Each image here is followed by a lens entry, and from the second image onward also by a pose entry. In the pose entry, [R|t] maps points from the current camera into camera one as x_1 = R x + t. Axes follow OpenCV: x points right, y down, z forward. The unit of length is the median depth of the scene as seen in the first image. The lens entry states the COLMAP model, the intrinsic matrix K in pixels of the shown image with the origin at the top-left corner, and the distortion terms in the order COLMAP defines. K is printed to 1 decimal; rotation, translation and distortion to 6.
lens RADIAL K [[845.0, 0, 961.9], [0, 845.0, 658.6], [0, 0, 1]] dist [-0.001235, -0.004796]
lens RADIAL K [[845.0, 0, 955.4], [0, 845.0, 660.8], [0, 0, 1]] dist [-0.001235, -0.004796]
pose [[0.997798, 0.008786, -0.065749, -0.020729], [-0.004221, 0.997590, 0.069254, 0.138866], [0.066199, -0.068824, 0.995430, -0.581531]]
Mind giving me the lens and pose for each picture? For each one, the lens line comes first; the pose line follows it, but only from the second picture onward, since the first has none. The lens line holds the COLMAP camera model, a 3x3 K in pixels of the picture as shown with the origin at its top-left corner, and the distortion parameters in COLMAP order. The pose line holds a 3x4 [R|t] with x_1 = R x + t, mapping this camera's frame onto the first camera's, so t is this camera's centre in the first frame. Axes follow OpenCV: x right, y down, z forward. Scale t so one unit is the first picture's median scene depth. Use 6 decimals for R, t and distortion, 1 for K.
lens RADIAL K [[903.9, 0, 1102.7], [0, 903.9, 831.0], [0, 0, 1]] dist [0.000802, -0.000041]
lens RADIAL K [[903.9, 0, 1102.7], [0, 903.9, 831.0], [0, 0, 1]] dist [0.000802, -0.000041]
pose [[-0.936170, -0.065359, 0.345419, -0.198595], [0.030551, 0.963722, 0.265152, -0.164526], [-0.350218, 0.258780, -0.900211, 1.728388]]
--- --- ---
▶ _What is being asked_:
Line by line, write out the whole listing exactly.

▶ _Result for this exercise_:
Each image here is followed by a lens entry, and from the second image onward also by a pose entry. In the pose entry, [R|t] maps points from the current camera into camera one as x_1 = R x + t. Axes follow OpenCV: x points right, y down, z forward. The unit of length is the median depth of the scene as seen in the first image. The lens entry states the COLMAP model, the intrinsic matrix K in pixels of the shown image with the origin at the top-left corner, and the distortion terms in the order COLMAP defines. K is printed to 1 decimal; rotation, translation and distortion to 6.
lens RADIAL K [[845.0, 0, 961.9], [0, 845.0, 658.6], [0, 0, 1]] dist [-0.001235, -0.004796]
lens RADIAL K [[845.0, 0, 955.4], [0, 845.0, 660.8], [0, 0, 1]] dist [-0.001235, -0.004796]
pose [[0.997798, 0.008786, -0.065749, -0.020729], [-0.004221, 0.997590, 0.069254, 0.138866], [0.066199, -0.068824, 0.995430, -0.581531]]
Mind giving me the lens and pose for each picture? For each one, the lens line comes first; the pose line follows it, but only from the second picture onward, since the first has none. The lens line holds the COLMAP camera model, a 3x3 K in pixels of the picture as shown with the origin at its top-left corner, and the distortion parameters in COLMAP order. The pose line holds a 3x4 [R|t] with x_1 = R x + t, mapping this camera's frame onto the first camera's, so t is this camera's centre in the first frame. Axes follow OpenCV: x right, y down, z forward. Scale t so one unit is the first picture's median scene depth. Use 6 decimals for R, t and distortion, 1 for K.
lens RADIAL K [[903.9, 0, 1102.7], [0, 903.9, 831.0], [0, 0, 1]] dist [0.000802, -0.000041]
lens RADIAL K [[903.9, 0, 1102.7], [0, 903.9, 831.0], [0, 0, 1]] dist [0.000802, -0.000041]
pose [[-0.936170, -0.065359, 0.345419, -0.198595], [0.030551, 0.963722, 0.265152, -0.164526], [-0.350218, 0.258780, -0.900211, 1.728388]]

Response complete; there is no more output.